— Если мы позволим себе застыть в своих суждениях, то это будет означать угасание Бене Гессерит.
— В моей биографии ты не найдешь мелких корыстных решений, — заявила Одраде.
— Я ищу в ней слабости, темные пятна.
— Их ты тоже не найдешь.
Тараза с трудом удержала улыбку. Она поняла смысл этого эгоцентричного замечания: Одраде хотелось уколоть Верховную Мать. Одраде была хороша тем, что, проявляя, казалось бы, искреннее нетерпение, хранила при этом полное спокойствие и умение ждать практически до бесконечности.
Увидев, что Тараза не реагирует на ее колкости, Одраде последовала ее примеру — погрузилась в безмятежное ожидание — спокойное, размеренное дыхание, ясный и трезвый ум. Давным-давно в школах Бене Гессерит Одраде научили делить прошлое и настоящее на два самостоятельных, одновременно движущихся потока. Наблюдая непосредственное окружение, она умела собирать воедино фрагменты и осколки прошлого и рассматривать их как бы на экране, расположенном на фоне настоящего.
Было время, когда Одраде жила как большинство детей: в доме вместе с мужчиной и женщиной, которые, если и не были ее настоящими родителями, выступали в данном случае in loco parentis. Все ее знакомые сверстники жили в таких же условиях. У всех этих детей были
— Она спрятала тебя у нас потому, что очень любила тебя, — объяснила приемная мать, когда Одраде была достаточно взрослой, чтобы понять это. — Поэтому тебе не надо никому рассказывать, что не мы твои настоящие родители.

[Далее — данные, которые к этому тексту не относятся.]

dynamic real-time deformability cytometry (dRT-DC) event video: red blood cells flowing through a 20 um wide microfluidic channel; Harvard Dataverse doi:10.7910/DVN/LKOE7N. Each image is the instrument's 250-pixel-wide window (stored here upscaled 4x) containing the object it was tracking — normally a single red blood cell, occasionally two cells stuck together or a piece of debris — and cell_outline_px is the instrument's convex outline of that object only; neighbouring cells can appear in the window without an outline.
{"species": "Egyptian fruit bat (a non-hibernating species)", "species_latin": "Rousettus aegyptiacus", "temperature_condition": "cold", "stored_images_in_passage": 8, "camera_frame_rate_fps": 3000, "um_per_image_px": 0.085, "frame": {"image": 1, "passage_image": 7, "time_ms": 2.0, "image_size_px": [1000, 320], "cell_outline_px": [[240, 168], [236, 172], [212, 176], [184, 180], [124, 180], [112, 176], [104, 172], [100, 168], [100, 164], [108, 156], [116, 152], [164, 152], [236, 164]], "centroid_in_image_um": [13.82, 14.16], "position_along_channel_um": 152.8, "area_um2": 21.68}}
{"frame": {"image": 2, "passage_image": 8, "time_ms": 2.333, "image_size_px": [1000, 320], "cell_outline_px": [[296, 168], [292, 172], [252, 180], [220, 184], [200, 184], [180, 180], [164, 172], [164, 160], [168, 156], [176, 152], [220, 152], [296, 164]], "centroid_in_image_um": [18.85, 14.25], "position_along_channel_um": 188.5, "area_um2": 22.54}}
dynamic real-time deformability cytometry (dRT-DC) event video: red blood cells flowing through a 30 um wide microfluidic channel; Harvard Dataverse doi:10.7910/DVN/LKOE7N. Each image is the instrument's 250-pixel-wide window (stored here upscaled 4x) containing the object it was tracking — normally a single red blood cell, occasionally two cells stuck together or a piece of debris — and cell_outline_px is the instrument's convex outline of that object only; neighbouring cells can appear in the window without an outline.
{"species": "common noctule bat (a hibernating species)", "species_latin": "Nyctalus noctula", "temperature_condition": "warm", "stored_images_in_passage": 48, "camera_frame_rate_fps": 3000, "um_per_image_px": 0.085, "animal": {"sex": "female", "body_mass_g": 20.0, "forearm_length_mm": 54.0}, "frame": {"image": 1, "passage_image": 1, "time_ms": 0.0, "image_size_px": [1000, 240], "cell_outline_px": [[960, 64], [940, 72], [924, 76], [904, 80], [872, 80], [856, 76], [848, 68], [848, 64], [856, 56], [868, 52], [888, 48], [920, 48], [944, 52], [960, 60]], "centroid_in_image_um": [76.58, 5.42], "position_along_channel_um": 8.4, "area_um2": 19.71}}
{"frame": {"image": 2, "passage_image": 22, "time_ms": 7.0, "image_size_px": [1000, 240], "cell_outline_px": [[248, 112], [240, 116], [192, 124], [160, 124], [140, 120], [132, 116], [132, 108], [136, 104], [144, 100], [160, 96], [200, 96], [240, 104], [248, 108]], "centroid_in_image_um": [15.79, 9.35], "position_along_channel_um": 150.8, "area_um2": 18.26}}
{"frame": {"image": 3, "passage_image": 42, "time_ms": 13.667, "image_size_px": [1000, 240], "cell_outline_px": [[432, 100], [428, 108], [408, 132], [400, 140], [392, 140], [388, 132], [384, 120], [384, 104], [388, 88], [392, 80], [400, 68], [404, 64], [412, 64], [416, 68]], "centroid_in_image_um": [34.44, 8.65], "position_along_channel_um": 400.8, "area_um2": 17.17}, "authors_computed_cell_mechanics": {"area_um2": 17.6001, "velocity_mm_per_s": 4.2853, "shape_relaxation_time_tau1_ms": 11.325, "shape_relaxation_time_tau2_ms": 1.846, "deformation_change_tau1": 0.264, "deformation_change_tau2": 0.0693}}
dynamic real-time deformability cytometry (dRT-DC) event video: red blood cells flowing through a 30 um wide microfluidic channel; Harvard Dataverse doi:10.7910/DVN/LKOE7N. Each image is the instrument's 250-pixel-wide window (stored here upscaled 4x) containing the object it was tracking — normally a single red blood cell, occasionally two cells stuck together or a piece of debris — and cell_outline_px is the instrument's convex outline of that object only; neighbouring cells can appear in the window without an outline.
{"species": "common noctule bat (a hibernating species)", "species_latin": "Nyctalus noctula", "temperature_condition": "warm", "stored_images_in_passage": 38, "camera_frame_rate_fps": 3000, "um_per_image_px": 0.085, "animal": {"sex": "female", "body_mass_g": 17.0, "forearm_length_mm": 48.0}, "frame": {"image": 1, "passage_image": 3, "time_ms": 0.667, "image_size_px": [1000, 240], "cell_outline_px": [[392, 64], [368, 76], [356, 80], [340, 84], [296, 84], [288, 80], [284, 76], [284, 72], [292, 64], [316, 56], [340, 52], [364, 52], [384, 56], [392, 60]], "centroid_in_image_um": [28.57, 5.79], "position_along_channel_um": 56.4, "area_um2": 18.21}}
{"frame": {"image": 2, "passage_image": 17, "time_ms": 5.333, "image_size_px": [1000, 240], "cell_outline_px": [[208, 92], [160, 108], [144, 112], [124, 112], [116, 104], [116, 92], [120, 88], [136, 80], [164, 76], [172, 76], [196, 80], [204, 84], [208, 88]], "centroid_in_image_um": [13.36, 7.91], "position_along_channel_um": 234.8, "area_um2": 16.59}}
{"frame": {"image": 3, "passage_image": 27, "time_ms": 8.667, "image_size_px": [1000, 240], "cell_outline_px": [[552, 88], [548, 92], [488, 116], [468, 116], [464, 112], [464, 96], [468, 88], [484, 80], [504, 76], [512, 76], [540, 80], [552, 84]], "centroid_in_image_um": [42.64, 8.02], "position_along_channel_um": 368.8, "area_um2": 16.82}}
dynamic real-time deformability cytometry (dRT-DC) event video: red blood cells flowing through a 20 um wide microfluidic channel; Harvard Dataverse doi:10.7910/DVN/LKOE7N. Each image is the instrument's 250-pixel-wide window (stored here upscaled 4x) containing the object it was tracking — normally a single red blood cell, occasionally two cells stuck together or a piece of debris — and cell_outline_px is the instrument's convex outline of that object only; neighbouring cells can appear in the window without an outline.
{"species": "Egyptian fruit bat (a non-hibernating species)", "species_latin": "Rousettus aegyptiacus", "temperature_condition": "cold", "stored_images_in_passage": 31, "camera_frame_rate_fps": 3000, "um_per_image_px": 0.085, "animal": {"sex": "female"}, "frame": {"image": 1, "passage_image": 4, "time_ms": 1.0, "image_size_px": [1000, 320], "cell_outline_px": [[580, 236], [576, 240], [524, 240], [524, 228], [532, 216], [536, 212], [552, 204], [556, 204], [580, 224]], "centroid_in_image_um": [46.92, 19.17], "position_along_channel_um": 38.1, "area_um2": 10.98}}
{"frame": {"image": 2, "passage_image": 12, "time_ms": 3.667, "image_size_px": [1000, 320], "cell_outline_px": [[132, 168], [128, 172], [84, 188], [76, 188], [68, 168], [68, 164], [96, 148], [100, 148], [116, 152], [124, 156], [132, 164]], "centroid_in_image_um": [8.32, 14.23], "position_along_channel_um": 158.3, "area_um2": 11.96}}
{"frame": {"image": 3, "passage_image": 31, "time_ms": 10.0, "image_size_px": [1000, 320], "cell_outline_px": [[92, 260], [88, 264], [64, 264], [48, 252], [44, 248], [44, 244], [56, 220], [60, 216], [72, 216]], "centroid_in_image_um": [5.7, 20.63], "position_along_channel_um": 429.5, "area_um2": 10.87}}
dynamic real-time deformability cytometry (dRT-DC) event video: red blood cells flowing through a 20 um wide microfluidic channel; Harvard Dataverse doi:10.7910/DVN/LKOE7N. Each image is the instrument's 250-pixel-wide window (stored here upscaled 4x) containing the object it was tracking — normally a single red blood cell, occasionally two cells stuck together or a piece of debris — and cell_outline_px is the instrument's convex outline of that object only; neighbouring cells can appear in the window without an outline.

Еще позже Одраде поняла, что любовь не имела к этому никакого отношения. Преподобные Матери никогда не руководствовались в своих действиях такими приземленными мотивами, а биологическая мать Одраде была Сестрой Бене Гессерит.
Вся эта история была открыта Одраде по заранее разработанному плану. Ее имя Одраде. Дарви ее называли те, кто не пытался внушить ей любовь и не сердился на нее. Сверстники, естественно, сократили это прозвище до Дар.
Не все, однако, шло по исходному плану. Одраде хорошо помнила узкую койку в комнате, оживленной изображениями животных и фантастическими ландшафтами на пастельно-голубых стенах. Весной и летом белые занавески лениво шевелились от дуновений утреннего ветерка. Одраде помнила, как она прыгала на кровати — вверх-вниз, вверх-вниз. То была замечательная игра, прыгая, девочка заливалась веселым, счастливым смехом. Вот во время очередного прыжка ее ловят чьи-то сильные руки, мужские руки — вот и лицо мужчины — круглое, с маленькими усиками, которые касаются ее лица. Дарви хихикает от щекотки. Во время прыжков койка билась о стену, и в этих местах оставались выбоины.
Одраде с удовольствием обыгрывала эти воспоминания, неохотно сбрасывая их в поток рационального. Отметина на стене. Следы смеха и радости. Насколько важно было то, что обозначали эти мелкие вещи.
Странными были мысли о папе. Эти мысли, как и последние воспоминания о нем, не были ни радостными, ни счастливыми. Бывали моменты, когда он становился желчным и раздражительным, предупреждая маму, чтобы она не слишком «лезла в это дело». На лице его при этом отражалась угрюмая подавленность. В таком настроении голос его становился резким и лающим. Мама затихала, в глазах ее застывало беспокойство. Одраде чувствовала это беспокойство и страх — ее охватывала неприязнь к мужчине. Но женщина лучше знала, как поступать с ним в подобных случаях — она целовала его в шею и шептала на ухо нежные слова, поглаживая его по щеке.
Аналитику-проктору Бене Гессерит стоило немалого труда вытравить из сознания Одраде эти древние «естественные» эмоции. Но даже теперь остатки их все еще присутствовали в душе Одраде и от них надо было избавиться. Но все равно Дарви отдавала себе отчет в том, что старые чувства не исчезли полностью.
Наблюдая за тем, как Тараза просматривает ее биографические данные, Одраде силилась понять, видит ли Верховная Мать какие-либо темные пятна.
Как же давно это было. Однако следовало признать, что образы мужчины и женщины, жившие в глубинах памяти, были связаны с существом Одраде столь прочными нитями, что полностью разорвать их было невозможно, особенно память о маме.